▸ **Excerpted passage**:

Fig. 7. Identification of an oleate-loading tunnel from SsFakB2 and its comparison with the counterparts in diverse FakB proteins.

(A) Sliced view of the substrate oleic acid (C18:1, Δ9)–loading tunnel of SsFakB2. (B) Fo-Fc omit map contoured at 2.0σ for the oleic acid molecule occupied within SsFakB2. (C) Sliced view of the myristic acid (C14:0)–loading cavity within SaFakB1 (PDB: 5WOO). (D) Structural insight into the oleic acid (C18:1, Δ9)–recognizing pocket of SaFakB2 (PDB: 4X9X). (E) Structural snapshot for the palmitic acid (C16:0)–loading tunnel from SpFakB1 protein (PDB: 6DKE). (F) Structural visualization for the oleic acid (C18:1, Δ9)–occupied funnel from SpFakB2 (PDB: 6DJ6). (G) Structural illustration for the linoleic acid (C18:1, Δ9/12)–binding tunnel within SpFakB3 (PDB: 6CNG). (H) Structural characterization of the oleate-loading pocket from SsFakB2 (PDB: 7W7H). (I) GC analysis suggested the presence of oleic acids predominantly bound in the FakB2 protein. (J) The FakB2 (R170A) substitution inactivates the ability of FakA/FakB2-PlsX in transferring exogenous oleic acids to ACP carrier.

▸ **Extracted data**:
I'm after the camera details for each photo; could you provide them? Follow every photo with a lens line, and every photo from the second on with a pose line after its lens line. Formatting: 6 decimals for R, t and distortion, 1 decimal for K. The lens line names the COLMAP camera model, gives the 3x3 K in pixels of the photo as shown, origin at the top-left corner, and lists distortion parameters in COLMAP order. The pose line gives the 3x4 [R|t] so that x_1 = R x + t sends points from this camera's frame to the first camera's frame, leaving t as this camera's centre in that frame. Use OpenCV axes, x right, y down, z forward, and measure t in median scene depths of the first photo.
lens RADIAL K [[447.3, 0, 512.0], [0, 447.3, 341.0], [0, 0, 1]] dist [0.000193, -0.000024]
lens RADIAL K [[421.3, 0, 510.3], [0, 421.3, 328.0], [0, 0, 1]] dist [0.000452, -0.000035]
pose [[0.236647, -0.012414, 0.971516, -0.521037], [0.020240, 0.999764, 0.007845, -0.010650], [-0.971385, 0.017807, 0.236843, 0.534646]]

* * *

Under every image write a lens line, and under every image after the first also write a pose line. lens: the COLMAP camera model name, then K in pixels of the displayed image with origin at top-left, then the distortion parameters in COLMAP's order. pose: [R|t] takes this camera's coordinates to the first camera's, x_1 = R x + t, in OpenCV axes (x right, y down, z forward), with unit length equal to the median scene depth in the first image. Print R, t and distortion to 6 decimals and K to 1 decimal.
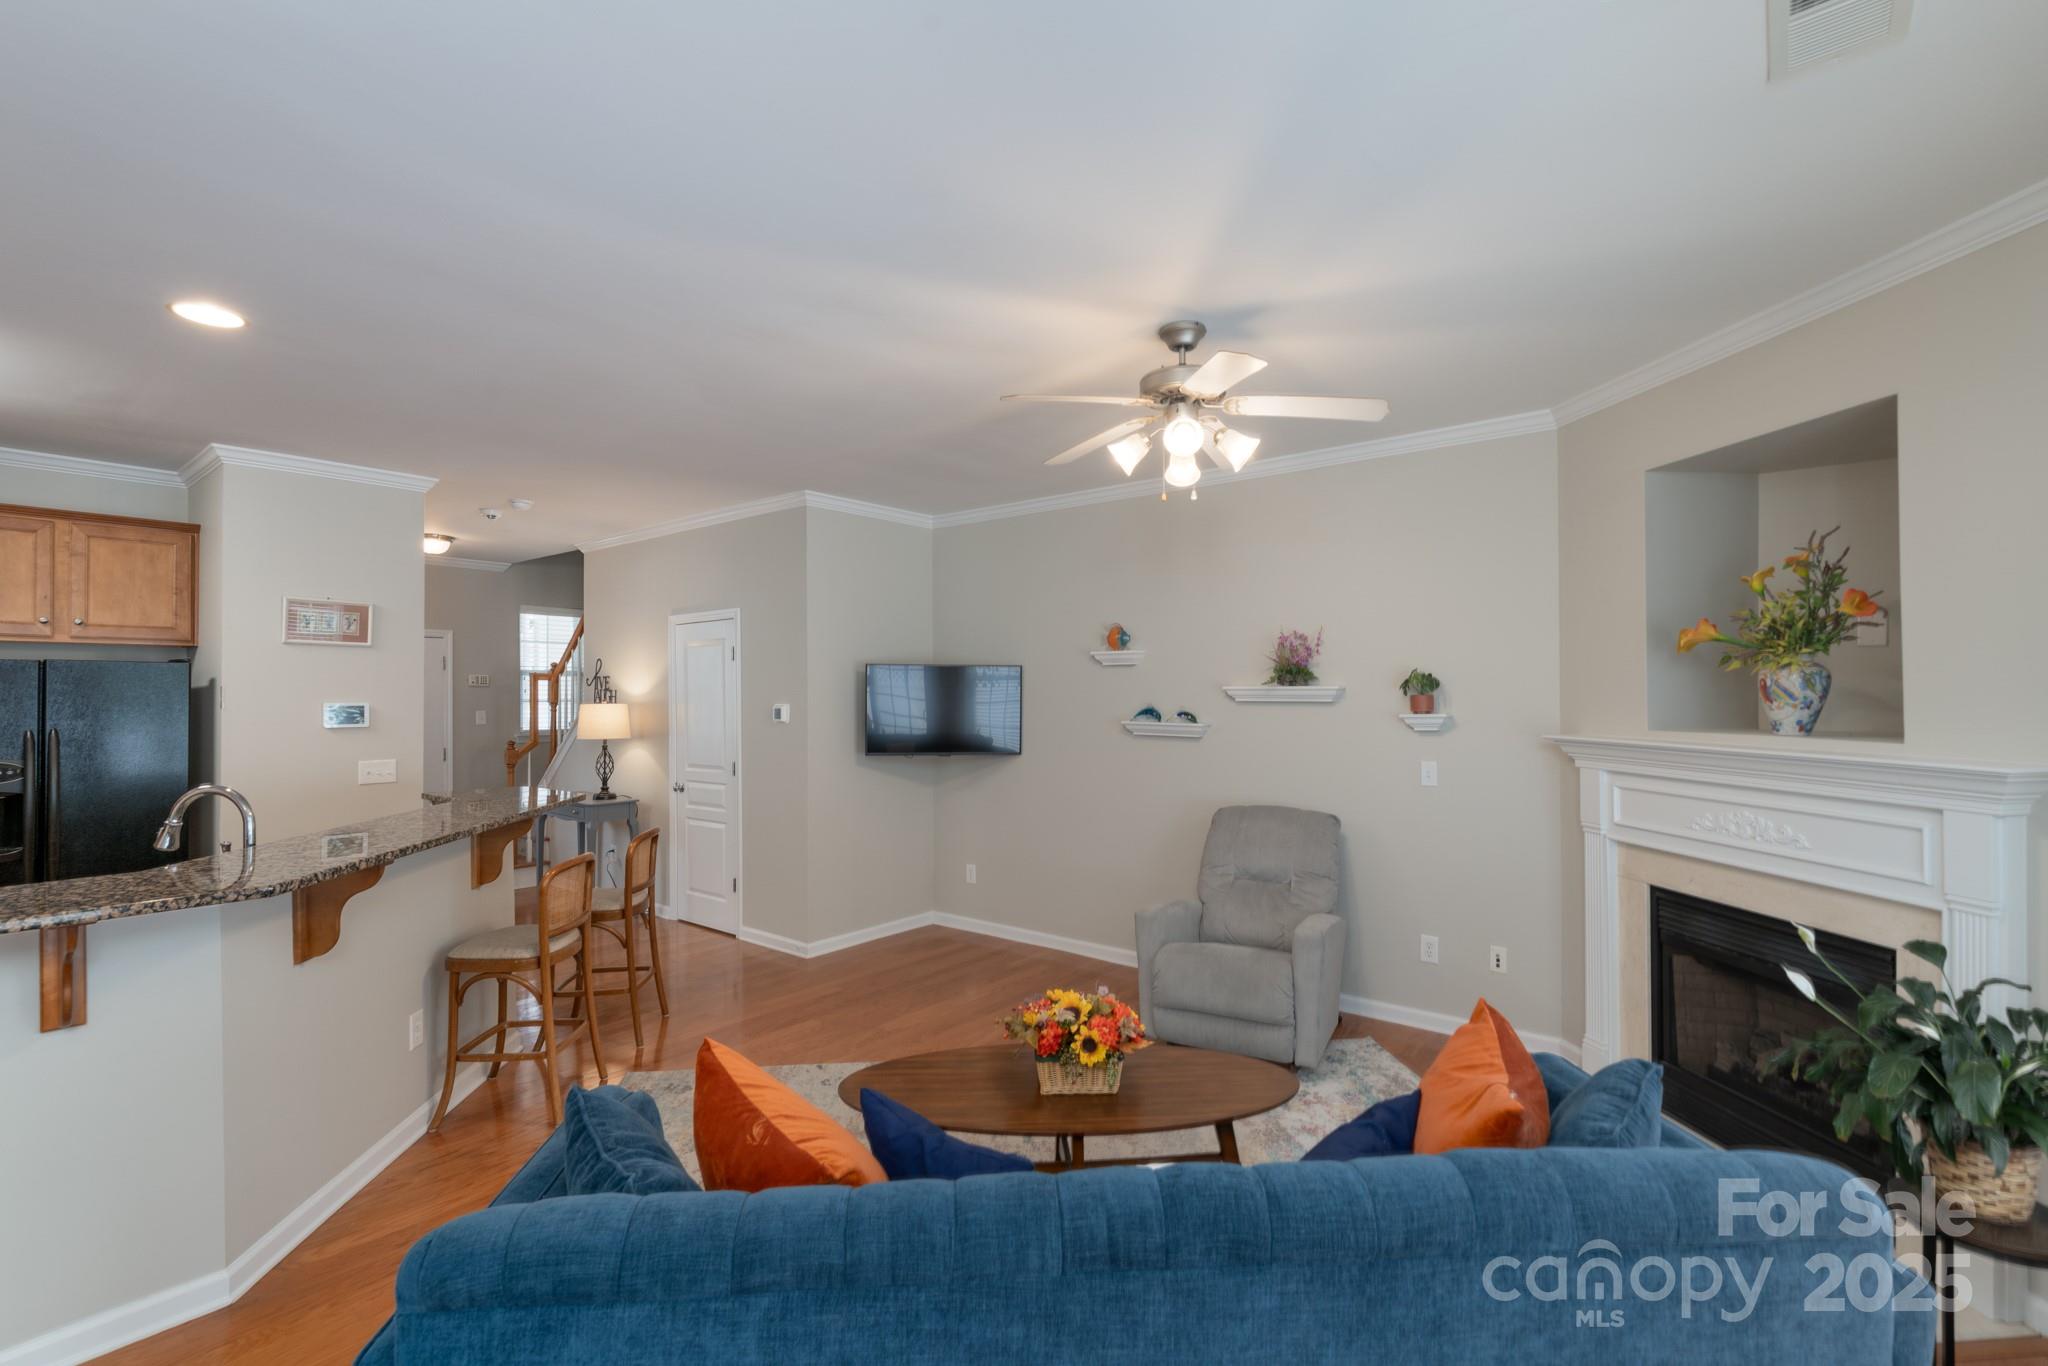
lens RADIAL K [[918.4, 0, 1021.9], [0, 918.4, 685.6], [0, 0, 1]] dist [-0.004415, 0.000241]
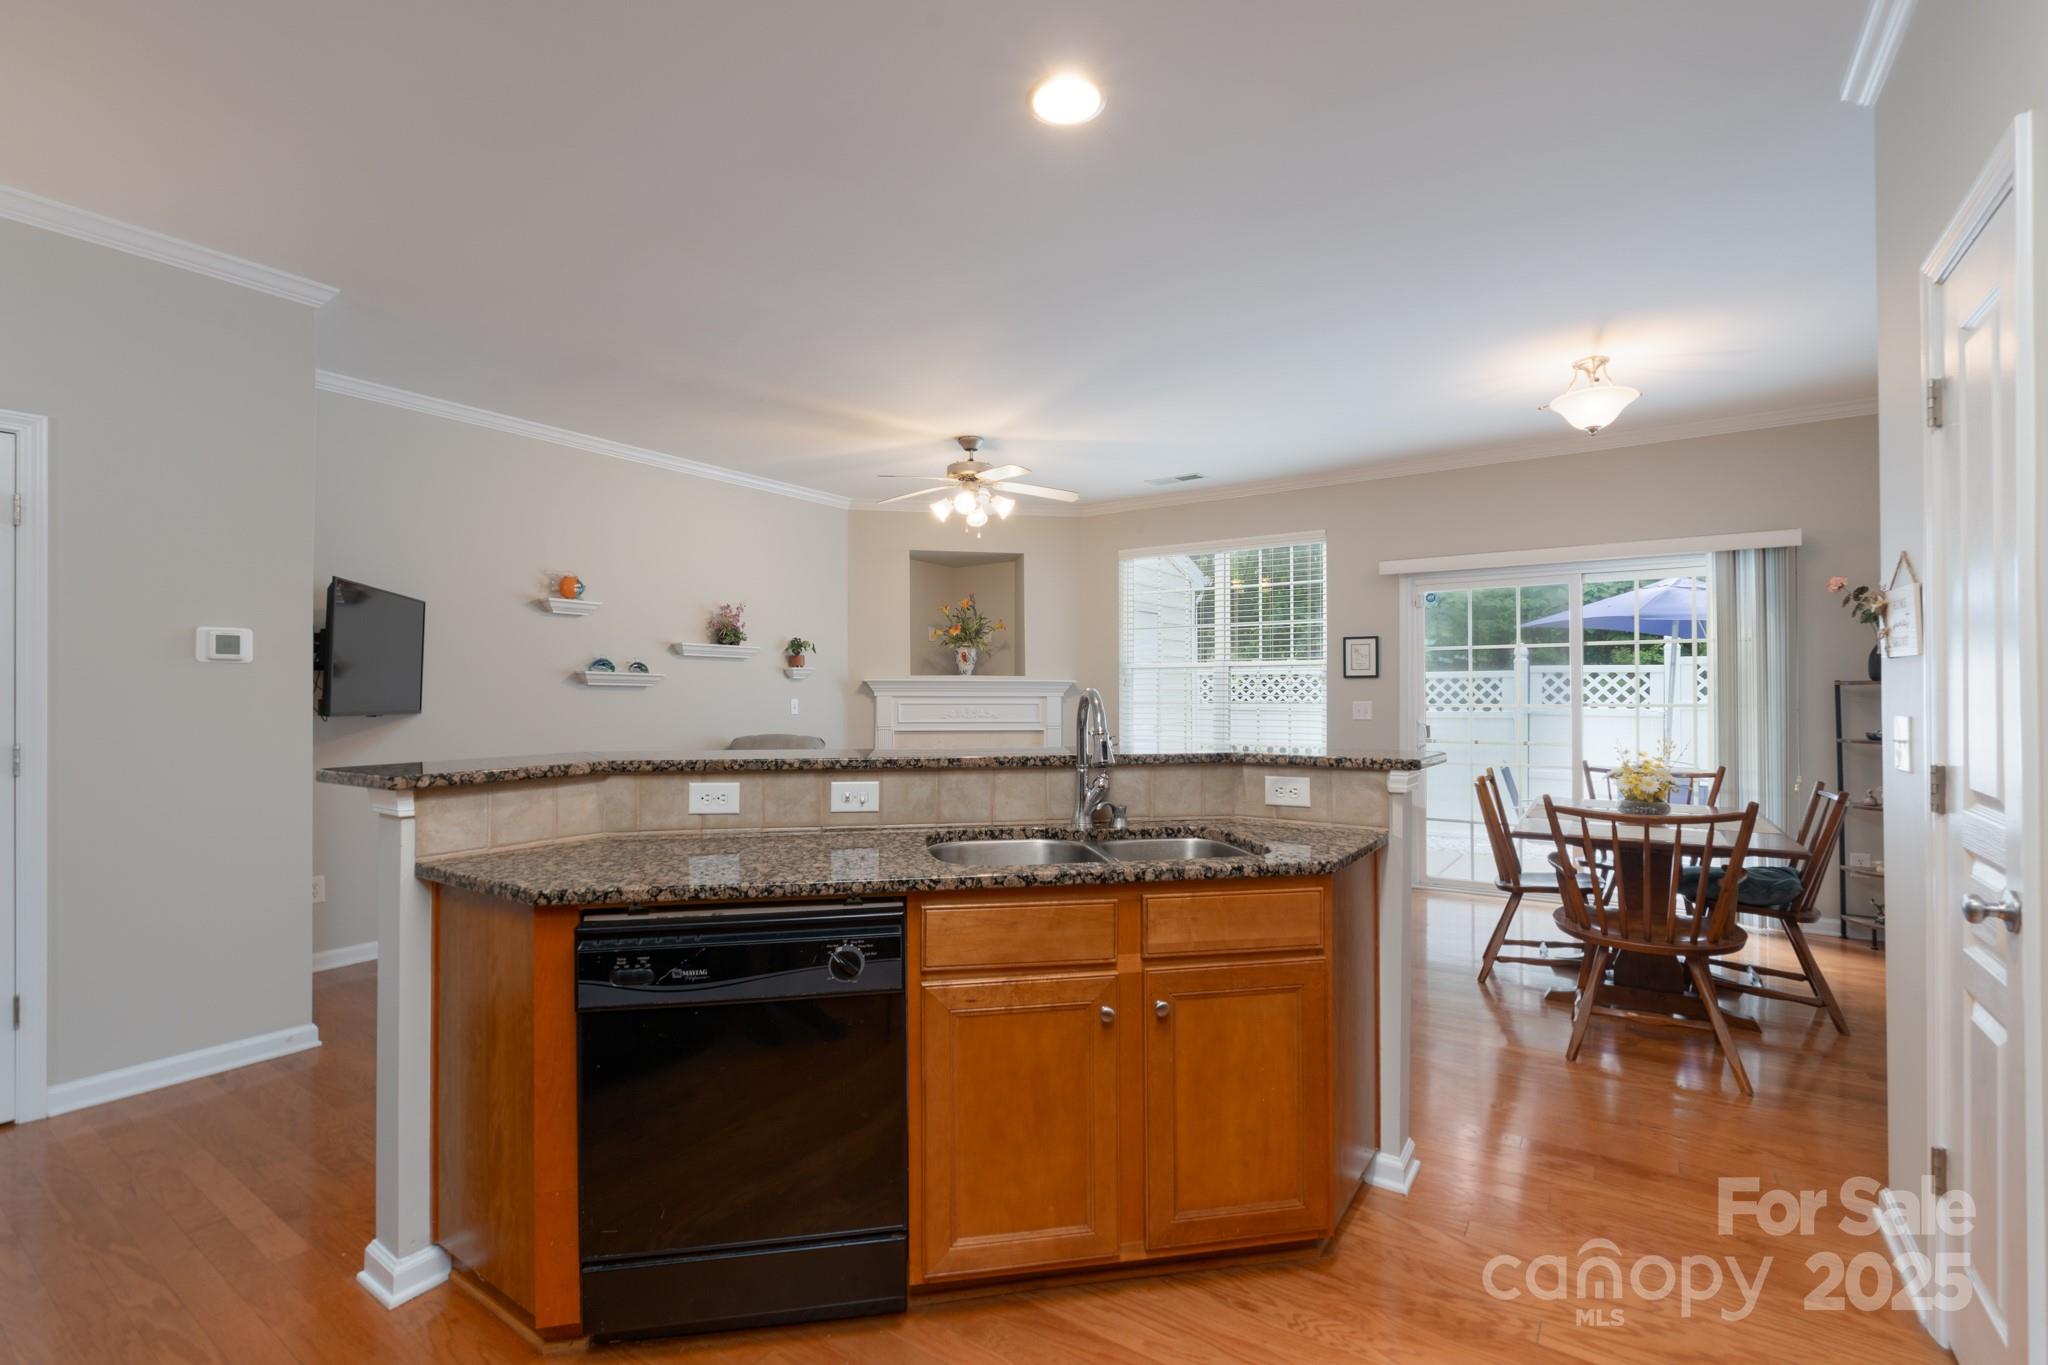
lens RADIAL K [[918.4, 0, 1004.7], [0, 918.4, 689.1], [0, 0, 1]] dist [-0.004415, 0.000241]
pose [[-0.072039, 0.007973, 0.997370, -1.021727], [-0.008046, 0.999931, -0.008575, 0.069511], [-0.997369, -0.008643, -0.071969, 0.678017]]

▸ **Goal of the exercise**:
Using the figure caption on FakB fatty-acid tunnels, answer each question below.
1. Which PDB entry does the caption give for SaFakB1?
2. At what level is the Fo-Fc omit map for the oleic acid in SsFakB2 contoured?
3. Which FakB2 substitution inactivates the transfer of exogenous oleic acids to the ACP carrier?

▸ **Task result**:
1. 5WOO
2. 2.0σ
3. R170A